29. Geocon’s principal submission is that the updated notification of the voting information on 12 May 2020 was just that – all reasonable steps had already been taken to notify the employees when the first voting information notice was provided on 11 May 2020, and so there was compliance with section 180(3). If, however, the updated voting information somehow constituted a new notification for the purposes of section 180(3) and somehow created a new access period, which Geocon contests, all that updated notification did was to confirm a change of voting to a legitimate ballot method, within the scope and contemplation of section 182(1) of the FW Act, and to add some clarity to the location of the ballot boxes. The times and locations (sites) for the vote remained the same.

30. If there was a procedural error, it did not affect the employees’ ability to attend and participate in the voting process:

a. 43 out of 46 employees attended the vote on 13 May 2020;

b. they were able to cast a valid vote;

c. none chose to abstain;

d. the error had no impact upon the employees’ capacity to participate in the voting process (see Hunstman, supra);

e. the change to the voting method made the vote confidential as between fellow employees, which, as the evidence shows, was the real concern of the employees (and not whether or not Geocon’s management knew how they voted); and

f. notice of the terms of the variation had been given before the access period commenced (11 May 2020), and the employees had ample time to consider the proposed variation, to discuss it with co-workers and management, and to vote in an informed manner, which is what they did (both for, and against, the variation).

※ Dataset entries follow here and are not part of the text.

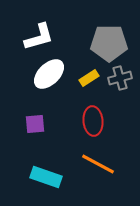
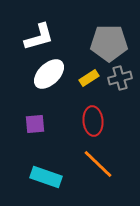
orange line: rotated 16 degrees clockwise
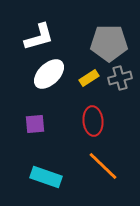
orange line: moved 5 px right, 2 px down
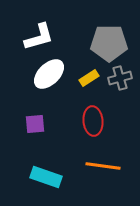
orange line: rotated 36 degrees counterclockwise
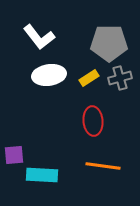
white L-shape: rotated 68 degrees clockwise
white ellipse: moved 1 px down; rotated 36 degrees clockwise
purple square: moved 21 px left, 31 px down
cyan rectangle: moved 4 px left, 2 px up; rotated 16 degrees counterclockwise
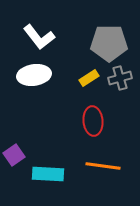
white ellipse: moved 15 px left
purple square: rotated 30 degrees counterclockwise
cyan rectangle: moved 6 px right, 1 px up
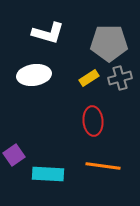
white L-shape: moved 9 px right, 4 px up; rotated 36 degrees counterclockwise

[36] However, there is no evidence that the identified ballots affected the genuineness of the majority vote. In this regard, I was greatly assisted by the evidence presented by the CFMMEU concerning its petition. It was a useful way to gauge whether employees felt pressured to vote for the variation because they knew that their employer would know how they voted (because of the pre-population of the ballot paper with employees’ names). However, having reviewed the petition replies and compared them against the unredacted vote it is clear that, even if I deduct from the “yes” vote, those who indicated they only voted yes because their name was on the ballot, a majority vote remains the result. The identified ballots did not affect substantially the vote or the genuineness of it. In this respect, the evidence did not assist the CFMMEU. Therefore, it is to be commended for its candour in providing the evidence to the Commission in any case.

[37] For these reasons I am satisfied that the variation was genuinely agreed to by employees.

Concluding remarks

[38] The Applicant has provided written undertakings. A copy of the undertakings is attached in Annexure B. These undertakings were not sought at the time that I approved the Agreement on 29 August 2019. They should have been. I am satisfied that the undertakings will not cause financial detriment to any employee covered by the Agreement and that the undertakings will not result in substantial changes to the Agreement. The undertakings are taken to be a term of the Agreement as varied.

[39] Subject to the undertakings referred to above, and on the basis of the material contained in the application and accompanying statutory declaration, for the reasons set out above I am satisfied that each of the requirements of ss.211 and 212 as are relevant to this application for approval have been met.

[40] The variation is approved and the consolidated version of the Agreement, as varied, is attached to this decision.

[41] I am advised that Applicant’s pay cycle runs from Monday – Sunday (paid in arrears) and that the most recent pay period was Monday, 8 – Sunday, 14 June 2020. Consequently, in accordance with s.216 of the Act, I have decided that the variation operates from today (15 June 2020).

COMMISSIONER

 1   Exhibit 18 is the unredacted ballot papers. I have reviewed them all and can confirm the results.

 2   This is confidential exhibit 21. I have reviewed all the responses personally.